Tak mówił Mickiewicz, którego dziś niektórzy gorliwcy – neofici posądzają o antykatolicyzm i sympatie rewolucyjne. „Patrzmy na listy konwokacyjne. Prymas i król, który złożył koronę, strzegą się zalecać swego kandydata; odwołują się zawsze do uczuć narodu, powtarzają zawsze: tego obierzcie, kogo wam Pan Bóg do serc poda. Ze wszystkich ówczesnych pamiętników widać, że takież było przekonanie drobnej szlachty. (…) To też wszystkie próby wyrozumowanych zabiegów napotykały natychmiastowy gwałtowny opór”.
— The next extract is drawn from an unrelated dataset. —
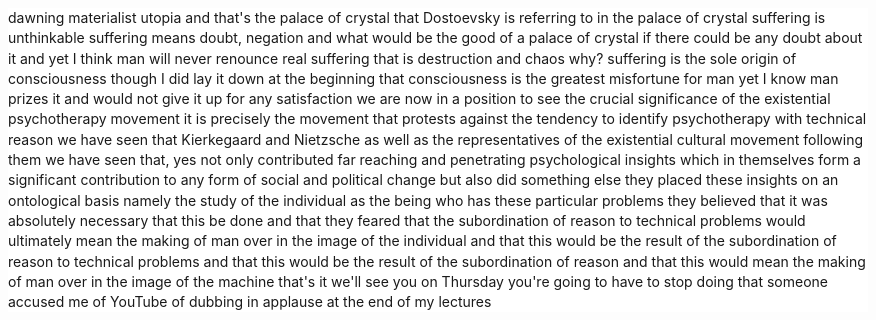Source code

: dawning materialist utopia and that's the palace of crystal that Dostoevsky is referring to in the palace of crystal suffering is unthinkable suffering means doubt, negation and what would be the good of a palace of crystal if there could be any doubt about it and yet I think man will never renounce real suffering that is destruction and chaos why? suffering is the sole origin of consciousness though I did lay it down at the beginning that consciousness is the greatest misfortune for man yet I know man prizes it and would not give it up for any satisfaction we are now in a position to see the crucial significance of the existential psychotherapy movement it is precisely the movement that protests against the tendency to identify psychotherapy with technical reason we have seen that Kierkegaard and Nietzsche as well as the representatives of the existential cultural movement following them we have seen that, yes not only contributed far reaching and penetrating psychological insights which in themselves form a significant contribution to any form of social and political change but also did something else they placed these insights on an ontological basis namely the study of the individual as the being who has these particular problems they believed that it was absolutely necessary that this be done and that they feared that the subordination of reason to technical problems would ultimately mean the making of man over in the image of the individual and that this would be the result of the subordination of reason to technical problems and that this would be the result of the subordination of reason and that this would mean the making of man over in the image of the machine that's it we'll see you on Thursday you're going to have to stop doing that someone accused me of YouTube of dubbing in applause at the end of my lectures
Mickiewicz dodaje, że było to jawne kontestowanie zwyczajów europejskich. Europa już wówczas podążała konsekwentnie do bólu szlakiem, który doprowadzić miał ostatecznie do jej upadku, ponieważ spodobało jej się stanowienie “rządów opartych wyłącznie na rozumie”. Na firmamencie zalśnił już bliski Kant i Hegel – tak jak wcześniej Erazm z Rotterdamu, Machiavelli i Chrystian Wolff.
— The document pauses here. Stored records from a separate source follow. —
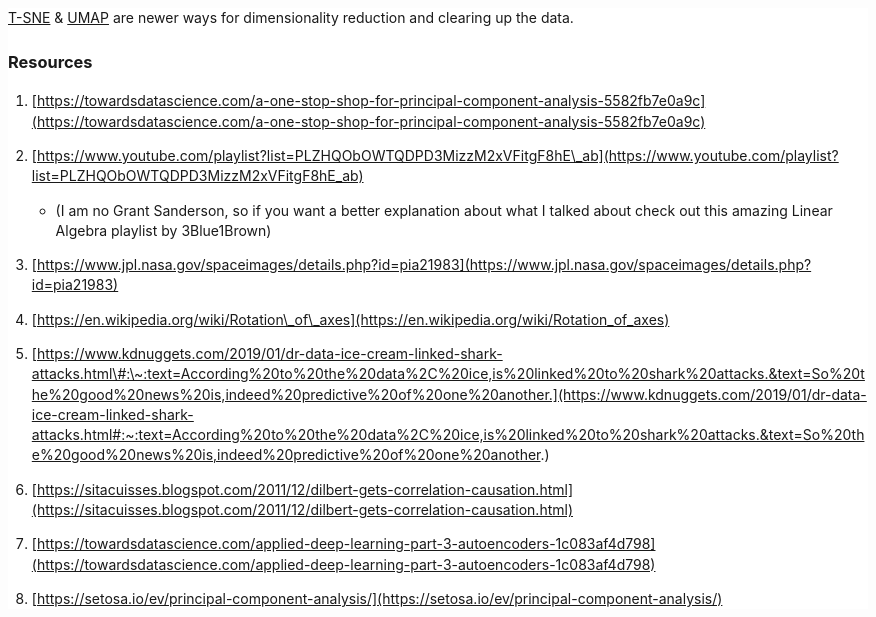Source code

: [T-SNE](https://towardsdatascience.com/an-introduction-to-t-sne-with-python-example-5a3a293108d1)
& [UMAP](https://pair-code.github.io/understanding-umap/)
are newer ways for dimensionality reduction and clearing up the data.

### **Resources**

1.  [https://towardsdatascience.com/a-one-stop-shop-for-principal-component-analysis-5582fb7e0a9c](https://towardsdatascience.com/a-one-stop-shop-for-principal-component-analysis-5582fb7e0a9c)

2.  [https://www.youtube.com/playlist?list=PLZHQObOWTQDPD3MizzM2xVFitgF8hE\_ab](https://www.youtube.com/playlist?list=PLZHQObOWTQDPD3MizzM2xVFitgF8hE_ab)
    - (I am no Grant Sanderson, so if you want a better explanation
     about what I talked about check out this amazing Linear Algebra
     playlist by 3Blue1Brown)

3.  [https://www.jpl.nasa.gov/spaceimages/details.php?id=pia21983](https://www.jpl.nasa.gov/spaceimages/details.php?id=pia21983)

4.  [https://en.wikipedia.org/wiki/Rotation\_of\_axes](https://en.wikipedia.org/wiki/Rotation_of_axes)

5.  [https://www.kdnuggets.com/2019/01/dr-data-ice-cream-linked-shark-attacks.html\#:\~:text=According%20to%20the%20data%2C%20ice,is%20linked%20to%20shark%20attacks.&text=So%20the%20good%20news%20is,indeed%20predictive%20of%20one%20another.](https://www.kdnuggets.com/2019/01/dr-data-ice-cream-linked-shark-attacks.html#:~:text=According%20to%20the%20data%2C%20ice,is%20linked%20to%20shark%20attacks.&text=So%20the%20good%20news%20is,indeed%20predictive%20of%20one%20another.)

6.  [https://sitacuisses.blogspot.com/2011/12/dilbert-gets-correlation-causation.html](https://sitacuisses.blogspot.com/2011/12/dilbert-gets-correlation-causation.html)

7.  [https://towardsdatascience.com/applied-deep-learning-part-3-autoencoders-1c083af4d798](https://towardsdatascience.com/applied-deep-learning-part-3-autoencoders-1c083af4d798)

8.  [https://setosa.io/ev/principal-component-analysis/](https://setosa.io/ev/principal-component-analysis/)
Czynniki oświecone, dyplomatyczne, polityczne usiłowały ten plan przeprowadzić także w Polsce – ale zawsze wbrew narodowi. Tym bardziej, że cała organizacja władzy królewskiej miała związek z trybem wyboru króla. Niejednokrotnie podejmowano całkowicie bezskuteczne próby, by władzę tę – tak jak w zachodniej Europie – oprzeć na wyspekulowanych doktrynach, „tworzyć partie, kupować głosy. …- rzeczy dozwolone przy systemie rządów racjonalistycznych, ponieważ wybory nowoczesne pojmuje się jako zespół namiętności i interesów, łączących się na chwilę około jednego imienia”.
Jakżeż kupić tę drobną szlachtę?
Tak, próbowano, ale wszelkie próby wykorzystania namiętności i interesów w Rzeczpospolitej szlacheckiej, gdzie posłuch dawano całkiem innej Instancji, były bezowocne. Próbowano już wówczas kusić i straszyć.
„Możnaż było straszyć”, mówił Mickiewicz 28 grudnia 1841 roku, „takich ludzi, jak ów znany z naszego opowiadania pan krakowski, który z lubością słuchał świstu kul koło uszu i który nade wszystko pragnął, aby sejmy odprawiano konno i zbrojno? Jakżeż kupić tę drobną szlachtę, co swoje konie i rynsztunki oddawała królowi, którego ani przedtem nigdy nie widziała ani później widzieć nie mogła. Nie można było posłużyć się żadną zasadą egoistyczną, żadną z zasad wyrozumowanych, jakiemi kierowała się Europa”. Mimo woli przypominają się tamte stroje, tamte pozy, tamte pióra kołyszące się fantazyjnie na kołpakach rycerskich, gdy widzi się górników w swych odświętnych mundurach z pióropuszami na czapkach, czy górali w tradycyjnych bogatych strojach, trzymających straż przy prezydenckiej trumnie, krzyżu prezydenckim, czy obecnych podczas wszystkich Marszów Pamięci.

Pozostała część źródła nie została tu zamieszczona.